▸ Collected data:
————————
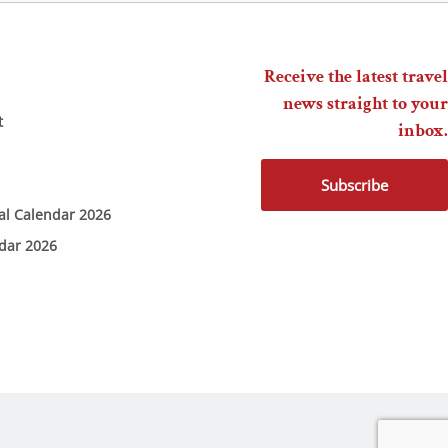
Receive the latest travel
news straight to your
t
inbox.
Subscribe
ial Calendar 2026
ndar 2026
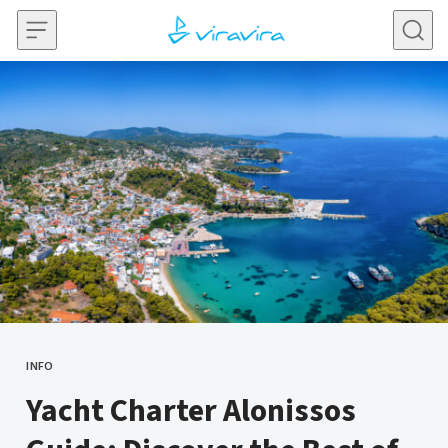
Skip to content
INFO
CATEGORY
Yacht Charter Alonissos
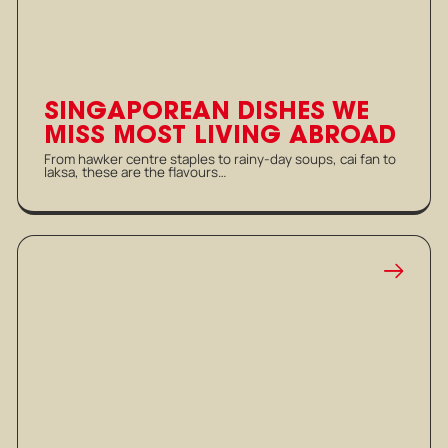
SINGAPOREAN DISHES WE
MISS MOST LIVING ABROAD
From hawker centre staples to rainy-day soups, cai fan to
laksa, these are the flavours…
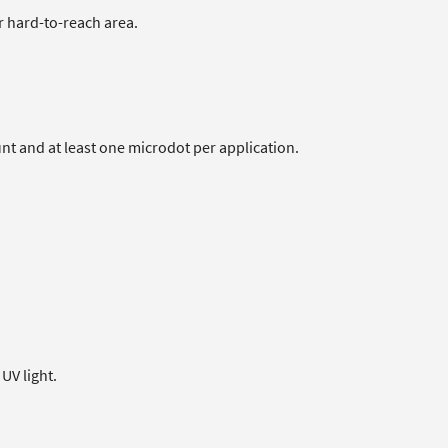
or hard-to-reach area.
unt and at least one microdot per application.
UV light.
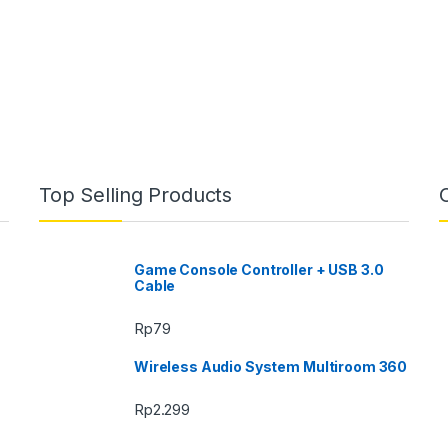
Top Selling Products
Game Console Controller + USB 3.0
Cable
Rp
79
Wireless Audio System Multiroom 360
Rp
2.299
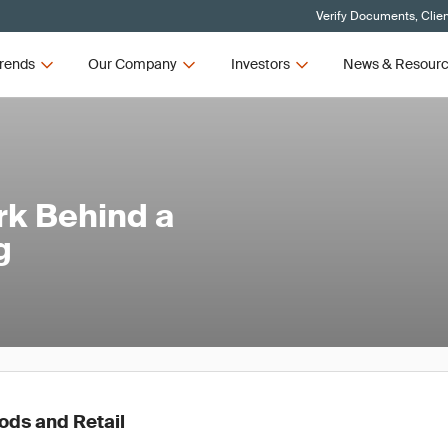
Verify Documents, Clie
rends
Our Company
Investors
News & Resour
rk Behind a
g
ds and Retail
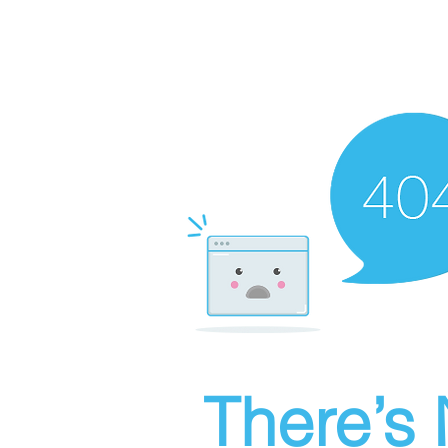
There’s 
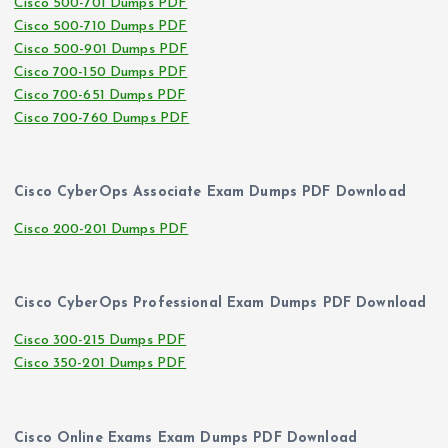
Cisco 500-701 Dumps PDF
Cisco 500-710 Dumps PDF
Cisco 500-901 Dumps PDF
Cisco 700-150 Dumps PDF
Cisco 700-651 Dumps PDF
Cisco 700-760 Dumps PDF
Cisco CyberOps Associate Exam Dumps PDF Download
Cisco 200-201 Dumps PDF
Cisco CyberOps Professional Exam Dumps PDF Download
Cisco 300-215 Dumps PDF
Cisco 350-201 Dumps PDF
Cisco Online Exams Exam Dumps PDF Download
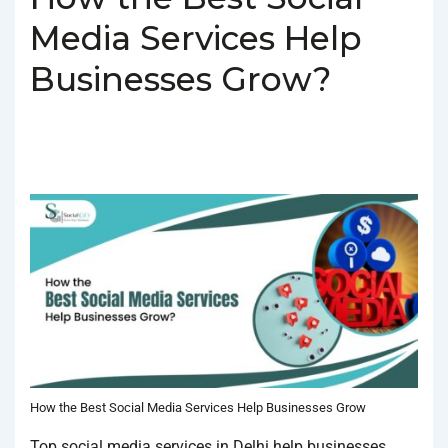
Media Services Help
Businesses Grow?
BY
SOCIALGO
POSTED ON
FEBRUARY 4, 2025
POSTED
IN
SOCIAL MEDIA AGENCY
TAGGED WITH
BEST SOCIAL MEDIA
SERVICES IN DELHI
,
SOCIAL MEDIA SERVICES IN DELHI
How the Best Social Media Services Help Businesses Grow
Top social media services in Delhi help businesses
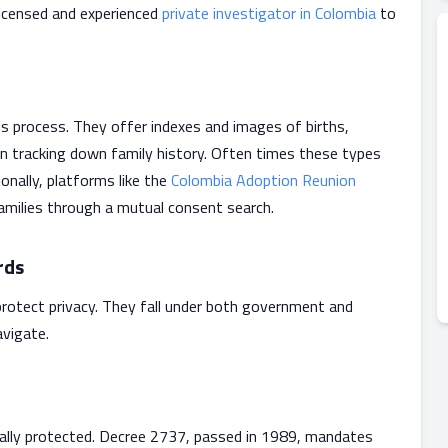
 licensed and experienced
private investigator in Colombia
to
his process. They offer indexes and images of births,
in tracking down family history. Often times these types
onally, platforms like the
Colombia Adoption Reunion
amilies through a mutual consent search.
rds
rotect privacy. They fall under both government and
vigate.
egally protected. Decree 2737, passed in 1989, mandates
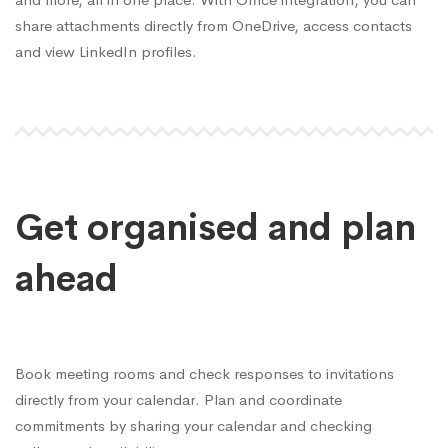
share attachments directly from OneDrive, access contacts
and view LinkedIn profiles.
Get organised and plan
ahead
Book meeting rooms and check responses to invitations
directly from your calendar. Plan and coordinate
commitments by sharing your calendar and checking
————————
▸ Action item:
Reproduce every line of text in the items above verbatim, in their original order, and leave out all of the picture markers.

▸ Solution for this exercise:
Receive the latest travel
news straight to your
t
inbox.
Subscribe
ial Calendar 2026
ndar 2026
Skip to content
INFO
CATEGORY
Yacht Charter Alonissos
SINGAPOREAN DISHES WE
MISS MOST LIVING ABROAD
From hawker centre staples to rainy-day soups, cai fan to
laksa, these are the flavours…
or hard-to-reach area.
unt and at least one microdot per application.
UV light.
Top Selling Products
Game Console Controller + USB 3.0
Cable
Rp
79
Wireless Audio System Multiroom 360
Rp
2.299
Verify Documents, Clie
rends
Our Company
Investors
News & Resour
rk Behind a
g
ds and Retail
There’s 
Cisco 500-701 Dumps PDF
Cisco 500-710 Dumps PDF
Cisco 500-901 Dumps PDF
Cisco 700-150 Dumps PDF
Cisco 700-651 Dumps PDF
Cisco 700-760 Dumps PDF
Cisco CyberOps Associate Exam Dumps PDF Download
Cisco 200-201 Dumps PDF
Cisco CyberOps Professional Exam Dumps PDF Download
Cisco 300-215 Dumps PDF
Cisco 350-201 Dumps PDF
Cisco Online Exams Exam Dumps PDF Download
Media Services Help
Businesses Grow?
BY
SOCIALGO
POSTED ON
FEBRUARY 4, 2025
POSTED
IN
SOCIAL MEDIA AGENCY
TAGGED WITH
BEST SOCIAL MEDIA
SERVICES IN DELHI
,
SOCIAL MEDIA SERVICES IN DELHI
How the Best Social Media Services Help Businesses Grow
Top social media services in Delhi help businesses
 licensed and experienced
private investigator in Colombia
to
his process. They offer indexes and images of births,
in tracking down family history. Often times these types
onally, platforms like the
Colombia Adoption Reunion
amilies through a mutual consent search.
rds
rotect privacy. They fall under both government and
vigate.
egally protected. Decree 2737, passed in 1989, mandates
share attachments directly from OneDrive, access contacts
and view LinkedIn profiles.
Get organised and plan
ahead
Book meeting rooms and check responses to invitations
directly from your calendar. Plan and coordinate
commitments by sharing your calendar and checking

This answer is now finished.